3 complementary canapés with Jukes 8

Each month, Matthew Jukes gives you a simple but stunning starter or main course recipe to serve with either Jukes 1, 6 or 8.  

This month is 3 canapés; Pissaladière, Jamón Serrano & Asparagus Tart, Burrata & Heirloom Tomato Tart (for 6 people)

As we start to entertain again and the weather warms up a little, my mind has turned to Jukes 8 and a few homemade canapés (or starters) which work so well with this ‘rosé’ drink.

All three of these tarts start with the same base, so it is easy to prepare and then each topping is delicious and intentionally contrasting to demonstrate a wide variety of flavours with which Jukes 8 loves to be partnered.  Each tart takes a slightly different time to prepare, but the same time to cook, so they can all be prepared, in advance, and then put in the oven to suit when you want to serve them – either together or one after the other.

Pissaladière
Ingredients -

Vegetable oil for frying

15g Salted butter

500g Onions, finely sliced

1 tbsp fresh Thyme leaves, chopped, keeping a few aside to scatter when you serve

1 x 320g sheet ready-rolled Puff pastry (a Jus-Rol Puff Pastry pack has two 320g sheets)

1 tbsp Dijon mustard

100g Anchovy fillets, drained of oil

12 Black olives, pitted and chopped

Cracked black pepper

1 egg, beaten (this will be enough for all three tarts)

Method -

Heat the oil and butter in a frying pan and then add the sliced onions and cook gently for 30 minutes or until they are caramelised but not burnt.  Remove the pan from the heat and stir in the Dijon mustard, the olives and the chopped thyme leaves.
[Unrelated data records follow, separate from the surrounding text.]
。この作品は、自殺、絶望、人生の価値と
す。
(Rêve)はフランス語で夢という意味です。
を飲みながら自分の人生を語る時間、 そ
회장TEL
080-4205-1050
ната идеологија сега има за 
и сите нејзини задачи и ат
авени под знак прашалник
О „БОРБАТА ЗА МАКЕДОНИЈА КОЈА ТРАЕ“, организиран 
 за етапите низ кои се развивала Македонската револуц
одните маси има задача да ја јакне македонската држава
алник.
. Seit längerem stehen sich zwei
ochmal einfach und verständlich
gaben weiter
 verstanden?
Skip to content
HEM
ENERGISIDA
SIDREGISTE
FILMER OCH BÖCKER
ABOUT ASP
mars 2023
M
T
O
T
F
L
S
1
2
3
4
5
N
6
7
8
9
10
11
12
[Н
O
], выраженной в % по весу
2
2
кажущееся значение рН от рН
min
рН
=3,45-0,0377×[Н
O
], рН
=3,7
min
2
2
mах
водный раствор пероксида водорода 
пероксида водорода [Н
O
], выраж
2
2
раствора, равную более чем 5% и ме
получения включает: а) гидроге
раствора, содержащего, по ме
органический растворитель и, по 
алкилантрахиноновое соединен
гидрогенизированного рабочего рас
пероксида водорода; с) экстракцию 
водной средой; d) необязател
Preheat your oven to 200°C and unroll the puff pastry sheet lay it on a lightly oiled baking tray.  Pierce the pastry all over with the tines of a fork leaving a 2cm border around the outside edge of the pastry sheet.  Lightly brush the edge with the beaten egg, keeping the rest for the other two tarts.  Spoon the onion mix onto the pastry leaving the un-pricked edges bare, like a picture in a frame.  Scatter the anchovy fillets on top, either randomly or geometrically to suit you, and then bake for 25 minutes until the pastry is crisp.  Serve on a wooden board, chopped into slices and scattered with extra thyme leaves and some twists of cracked black pepper.

Jamón Serrano & Asparagus Tart
Ingredients -

250g Asparagus spears – washed and trimmed

Sea salt & Cracked black pepper

2 teaspoons Extra virgin olive oil

1 Lemon, zested

1 Clove garlic, finely chopped

1 x 320g sheet ready-rolled Puff pastry (a Jus-Rol Puff Pastry pack has two 320g sheets)

2 tablespoons Dijon mustard

200g Jamón Serrano

75g grated Parmesan cheese

Method -

Bring a large pot of salted water to the boil as well as preheating your oven to 200°C (as above).  Boil the asparagus spears for 2 minutes and then strain and rinse them in cold water so they do not overcook.  Unroll the pastry and prick it with the tines of a fork, as above, and then cook it on a baking tray for 10 minutes.  Remove the pastry from the oven and brush the edge with the beaten egg (left over from the recipe above).  Then paint the centre of the tart with a mix of the lemon zest, chopped garlic, Dijon mustard, extra virgin olive oil, sea salt and cracked black pepper and then lay out the Jamón Serrano followed by the asparagus spears and then the grated Parmesan on top.  Return to the oven for a further 10-15 minutes, checking that the pastry is cooked and then serve sliced on a wooden board.

Burrata & Heirloom Tomato Tart
Ingredients -

1 x 320g sheet ready-rolled Puff pastry (a Jus-Rol Puff Pastry pack has two 320g sheets)

50g freshly-made pesto – A delicatessen will help if you don’t make your own

2 large, ripe Heirloom tomato, thinly sliced

1 large, fresh Burrata cheese

20g Fresh basil leaves, washed and torn

Sea salt & Cracked black pepper

Method -

Preheat your oven to 200°C and unroll the puff pastry sheet lay it on a lightly oiled baking tray.  Pierce the pastry all over with the tines of a fork leaving a 2cm border around the outside edge of the pastry sheet.  Brush the edges with any remaining beaten egg.  Lightly paint the pastry with the pesto and lay the tomatoes on top covering the whole tart, but without overlapping too much.  Add some cracked black pepper on top and then cook the tart for approximately 20 minutes or until the pastry is cooked and the edges are golden.  Take it out of the oven and then tear the burrata into finger-width pieces, drain off any excess moisture, and then arrange the pieces on top of the tomatoes and then sprinkle with torn basil leaves and more cracked black pepper and sea salt.